Get those babies cleaned up and ready, its time for another GREAT meet. Hope to see everyone out and ready for some sweet cars and good food.

DATE: Thursday, January 25th, 2007 

TIME: 8:00 pm 

PLACE: MAC Acccessories - 7040 SW 44th Street, Miami, Florida 

PLAN: Meet up at the shop, enjoy the rides and good company and then cruise out to Fuddruckers on 107th Avenue by International Mall.


----------



## The Crow (Mar 25, 2005)

Here is the list so far.

Ruben - Camaro
Alex - Camaro
01Z28 - Camaro
speedz01 - Camaro
splitplug - Camaro
Joel - Trans Am
Alcides - Trans Am
Rudy - Corvette C5
Jonathan - Corvette C5 Z06
Jason - Corvette C6
Danny - Corvette C6
Slow Vette - Corvette C6
Manny - GTO
Aldrwin - GTO
Gilbert - GTO
Dan - Mustang
Jon - Charger SRT8
Mike - Porsche
Kev - Supra
Frank - GTi
Carlos - RX-8


----------



## redrocketgto (Jul 14, 2005)

I am going to try and make itarty:


----------



## The Crow (Mar 25, 2005)

Hope to see everyone on Thursday!!!


----------



## Robocop (May 9, 2009)

I know is an old thread, but when is the next meet??


----------



## The Crow (Mar 25, 2005)

That time again, time for some good food and some GREAT company! Get those rides looking hot for another great SSP meet. 

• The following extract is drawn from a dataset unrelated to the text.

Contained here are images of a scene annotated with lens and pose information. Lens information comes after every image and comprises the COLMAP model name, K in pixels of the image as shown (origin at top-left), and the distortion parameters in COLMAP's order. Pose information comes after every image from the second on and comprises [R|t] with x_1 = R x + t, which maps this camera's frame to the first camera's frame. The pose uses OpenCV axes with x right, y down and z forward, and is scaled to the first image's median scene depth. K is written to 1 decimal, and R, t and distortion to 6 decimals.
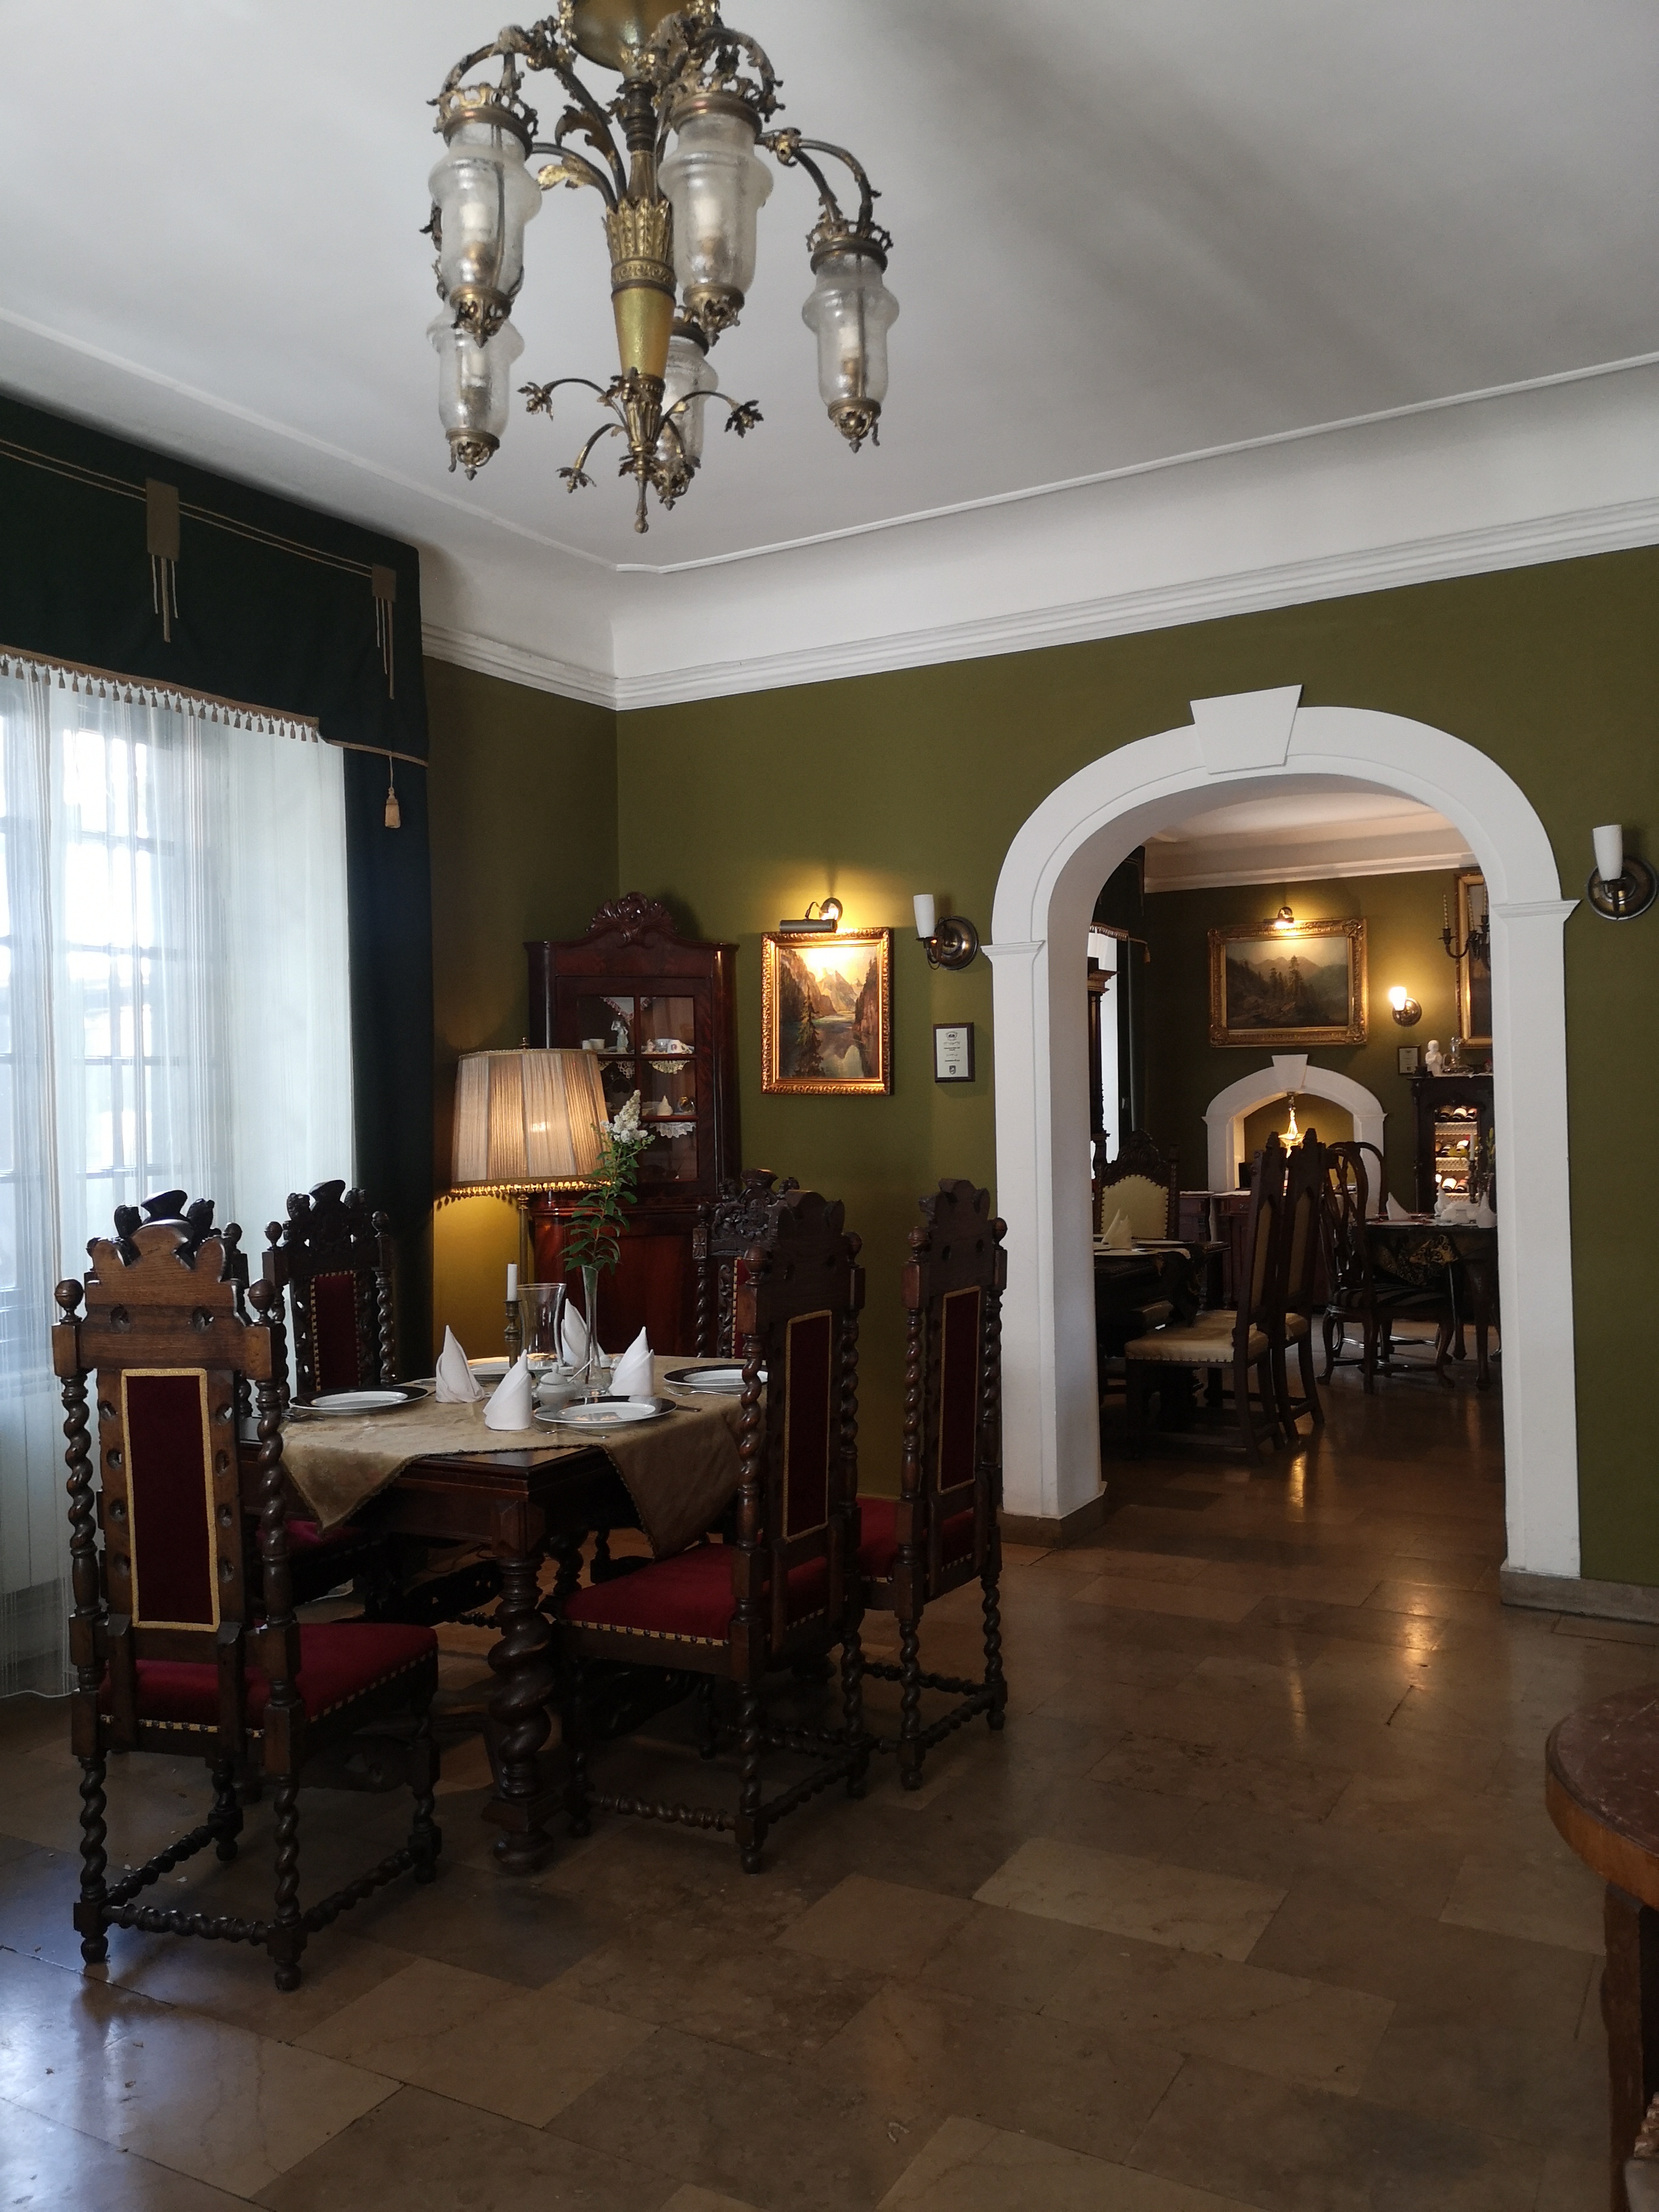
lens RADIAL K [[1733.3, 0, 828.1], [0, 1733.3, 1089.5], [0, 0, 1]] dist [0.082422, -0.101681]
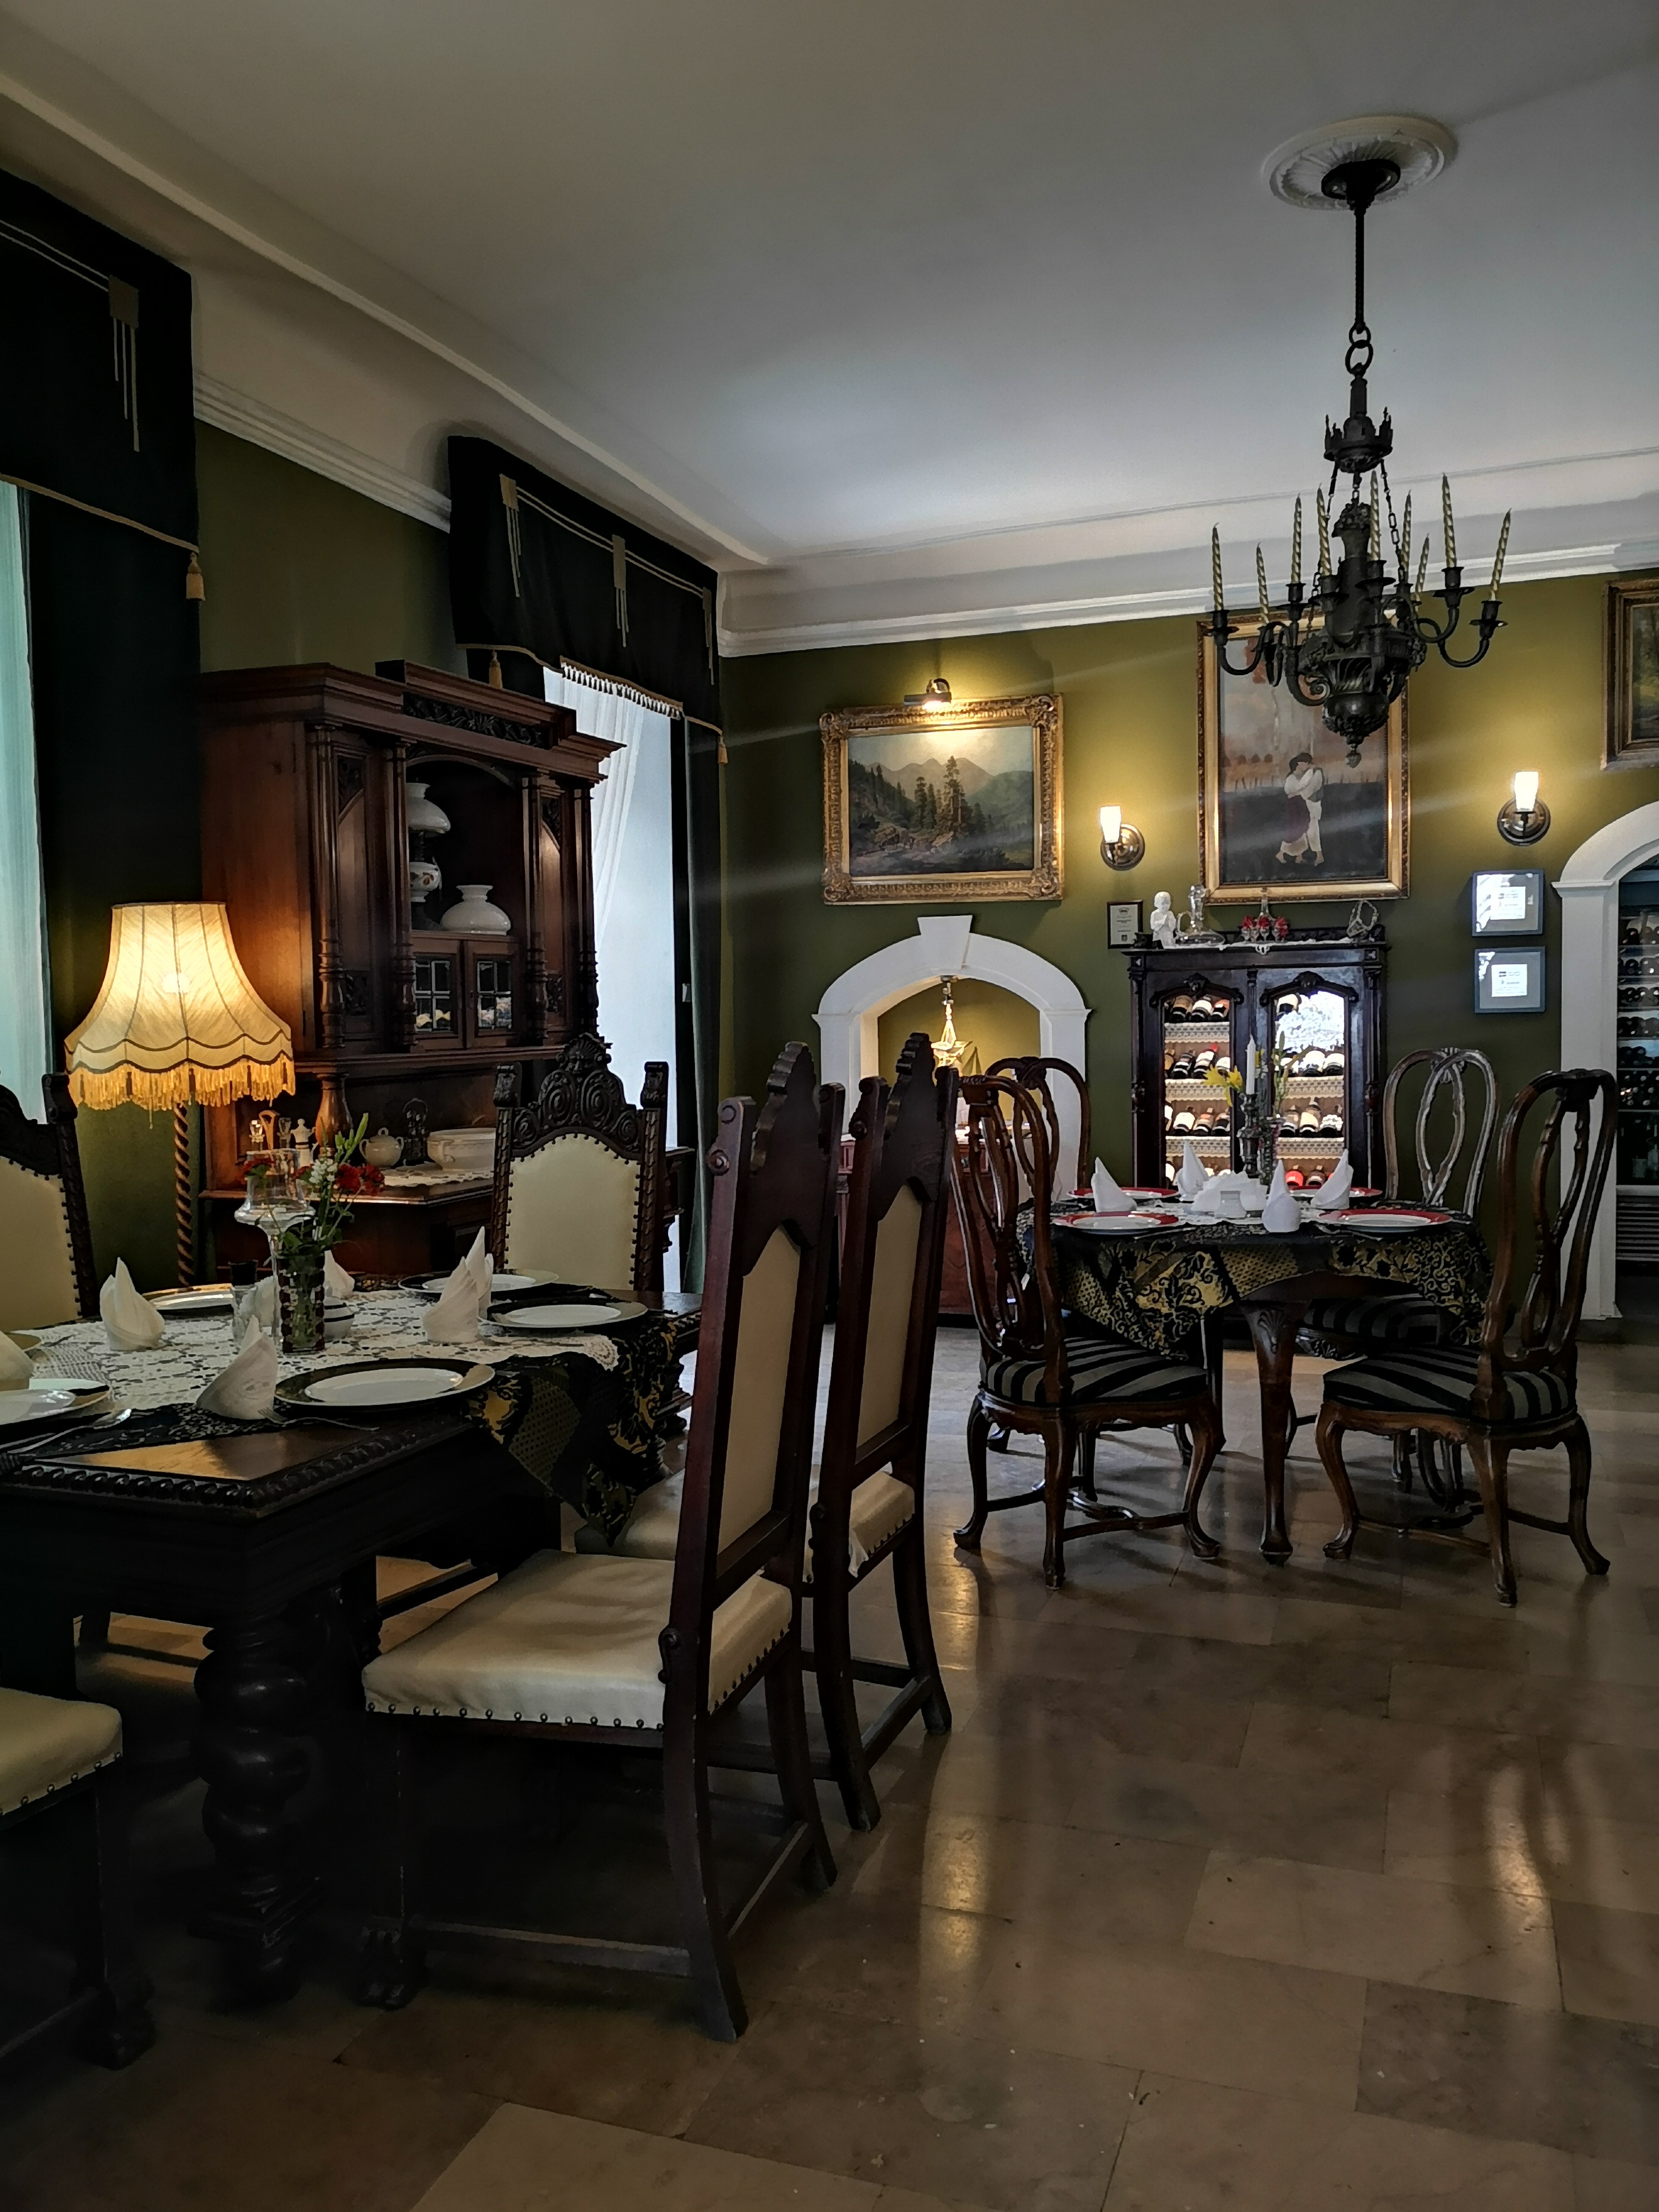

Date: Thursday, June 25, 2009 

Time: 8:00 pm 

Place: 7040 SW 44th Street, Miami, Florida 

Plan: Meet up at the shop and cruise out around 9 for some grub!


----------



## Robocop (May 9, 2009)

Damn it! I was out of town on a 1 week cruise..... When is the next meet???


----------